Aim of the exercise>
In which lines of the data does the string "consolidated" appear? Copy every one.

Entries taken from a collection:
= = = = =

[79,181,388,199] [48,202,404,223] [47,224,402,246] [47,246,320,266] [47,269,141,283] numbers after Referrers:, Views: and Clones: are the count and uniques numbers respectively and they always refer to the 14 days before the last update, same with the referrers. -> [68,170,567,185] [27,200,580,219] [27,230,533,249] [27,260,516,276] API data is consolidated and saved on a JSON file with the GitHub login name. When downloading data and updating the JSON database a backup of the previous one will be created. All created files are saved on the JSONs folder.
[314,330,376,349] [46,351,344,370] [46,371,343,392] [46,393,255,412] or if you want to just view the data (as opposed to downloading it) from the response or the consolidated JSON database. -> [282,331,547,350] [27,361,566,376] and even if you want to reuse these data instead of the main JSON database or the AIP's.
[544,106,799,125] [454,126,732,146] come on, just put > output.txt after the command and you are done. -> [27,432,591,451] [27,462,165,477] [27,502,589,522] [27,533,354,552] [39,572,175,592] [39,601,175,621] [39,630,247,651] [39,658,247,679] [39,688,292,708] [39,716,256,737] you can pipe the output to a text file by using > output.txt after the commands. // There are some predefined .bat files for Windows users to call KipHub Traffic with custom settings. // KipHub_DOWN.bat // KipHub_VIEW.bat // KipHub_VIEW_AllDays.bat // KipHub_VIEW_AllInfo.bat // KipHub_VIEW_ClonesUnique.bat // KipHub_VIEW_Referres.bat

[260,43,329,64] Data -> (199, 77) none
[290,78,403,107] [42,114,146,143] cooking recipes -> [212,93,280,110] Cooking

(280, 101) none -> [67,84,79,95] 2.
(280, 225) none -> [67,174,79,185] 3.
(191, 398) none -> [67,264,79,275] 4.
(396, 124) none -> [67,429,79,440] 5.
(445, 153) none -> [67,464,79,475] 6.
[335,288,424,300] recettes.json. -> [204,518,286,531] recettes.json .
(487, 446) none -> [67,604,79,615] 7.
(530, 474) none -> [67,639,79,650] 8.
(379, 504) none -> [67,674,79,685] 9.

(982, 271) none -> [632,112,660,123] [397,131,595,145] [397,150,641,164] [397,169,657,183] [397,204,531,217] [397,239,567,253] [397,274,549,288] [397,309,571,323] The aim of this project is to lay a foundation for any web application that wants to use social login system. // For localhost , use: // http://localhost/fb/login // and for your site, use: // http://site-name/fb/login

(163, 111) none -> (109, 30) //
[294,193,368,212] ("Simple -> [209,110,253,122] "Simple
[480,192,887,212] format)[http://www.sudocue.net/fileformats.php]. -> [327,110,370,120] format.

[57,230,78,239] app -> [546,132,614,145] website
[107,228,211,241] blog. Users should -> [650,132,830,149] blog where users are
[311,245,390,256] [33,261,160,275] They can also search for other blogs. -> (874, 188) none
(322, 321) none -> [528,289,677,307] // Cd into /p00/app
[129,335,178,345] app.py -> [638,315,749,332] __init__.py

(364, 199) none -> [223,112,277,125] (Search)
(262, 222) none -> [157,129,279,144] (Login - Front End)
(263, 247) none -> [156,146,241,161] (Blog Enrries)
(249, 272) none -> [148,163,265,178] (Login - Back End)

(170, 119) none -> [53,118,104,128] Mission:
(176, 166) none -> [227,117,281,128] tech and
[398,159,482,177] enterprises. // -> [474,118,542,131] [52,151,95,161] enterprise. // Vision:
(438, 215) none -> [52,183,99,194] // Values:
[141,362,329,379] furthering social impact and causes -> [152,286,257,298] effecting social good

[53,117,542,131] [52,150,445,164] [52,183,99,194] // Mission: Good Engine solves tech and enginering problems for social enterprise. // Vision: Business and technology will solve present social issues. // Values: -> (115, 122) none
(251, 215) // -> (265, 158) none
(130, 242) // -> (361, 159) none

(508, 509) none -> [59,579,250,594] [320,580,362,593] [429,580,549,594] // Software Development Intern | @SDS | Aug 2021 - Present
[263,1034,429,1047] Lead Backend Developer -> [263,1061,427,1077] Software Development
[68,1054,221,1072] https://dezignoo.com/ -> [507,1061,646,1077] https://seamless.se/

= = = = =

Output for this task>
[79,181,388,199] [48,202,404,223] [47,224,402,246] [47,246,320,266] [47,269,141,283] numbers after Referrers:, Views: and Clones: are the count and uniques numbers respectively and they always refer to the 14 days before the last update, same with the referrers. -> [68,170,567,185] [27,200,580,219] [27,230,533,249] [27,260,516,276] API data is consolidated and saved on a JSON file with the GitHub login name. When downloading data and updating the JSON database a backup of the previous one will be created. All created files are saved on the JSONs folder.
[314,330,376,349] [46,351,344,370] [46,371,343,392] [46,393,255,412] or if you want to just view the data (as opposed to downloading it) from the response or the consolidated JSON database. -> [282,331,547,350] [27,361,566,376] and even if you want to reuse these data instead of the main JSON database or the AIP's.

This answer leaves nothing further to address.